Although easily overlooked, it is Jesus as the gate that first offers salvation. Preaching salvation here demands a radical contextualization of its meaning. Any generalized claim about salvation that erases the specificity of its literary location here dismisses about whom this discourse materialized in the first place. As commentary on the healing of the blind man, what is salvation for him? From what did he need to be saved?
To ask these kinds of questions of this biblical text will prevent the non-descript definitions of salvation that, if we are honest, will not save anybody. The man blind from birth is saved from isolation and marginalization. His healing saves him from everlasting darkness. Never again will he wonder where his next meal will be or who will answer his pleas as he sits begging outside the city. He will know the safety and security of community.
That salvation in John 10:9 is linked to the promise of pasture and protection (in and out of the sheep pen) means that the man born blind will know sustenance and security. For the disciples overhearing Jesus’ words, that which is for the blind man is for every disciple, every believer. The basic needs of life, food, water, shelter, intimacy, Jesus affords, the tangible grace depicted in 1:18, at the bosom of the Father.
The development of the image of Jesus as door or gate concludes, to an extent, in 10:10. The character of the thief returns alone, this time as the one who comes to steal and kill and destroy. In contrast, Jesus comes to provide abundant life. Singling out the thief foreshadows the role of Judas at the arrest of Jesus. The only other time in the Gospel of John that the term “thief” is used describes Judas in 12:6.

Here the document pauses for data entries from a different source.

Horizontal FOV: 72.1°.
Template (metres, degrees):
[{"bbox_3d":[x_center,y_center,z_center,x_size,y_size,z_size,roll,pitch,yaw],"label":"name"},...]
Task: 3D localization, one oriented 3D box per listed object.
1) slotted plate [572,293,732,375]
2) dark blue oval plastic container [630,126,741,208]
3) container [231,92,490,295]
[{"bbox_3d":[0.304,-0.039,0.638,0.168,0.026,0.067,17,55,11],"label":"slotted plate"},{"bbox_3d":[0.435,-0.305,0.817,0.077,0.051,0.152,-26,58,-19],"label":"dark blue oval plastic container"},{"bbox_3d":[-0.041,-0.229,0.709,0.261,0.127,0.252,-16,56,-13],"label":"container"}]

Stealing and killing and destroying are all possible outcomes of Judas’s arrival at the garden and may explain Jesus’ words in 18:9 which have no antecedent, “This was to fulfill the word that he had spoken, ‘I did not lose a single one of those whom you gave me.’”
Preaching this portion of the “Shepherd Discourse” on Good Shepherd Sunday in Year A will preach this text on its own terms, as offering a sustained picture of Jesus as door or gate that is every bit as life-giving as that of Jesus as shepherd. This may be challenging on a Sunday labeled Good Shepherd Sunday, with an undeniable dearth of “Jesus as the Door” hymns, but to ignore this portrait of Jesus dismisses the ways in which this image is further developed throughout the Gospel.
Too many readers and hearers of this particular passage will extract its seemingly exclusionary claims of Jesus as the sole source and means of salvation (14:6). To return the pericope to its immediate and narrative context works against such absolute assumptions that are, in fact, counterintuitive to the theological premise of the Fourth Gospel, that God loves the world.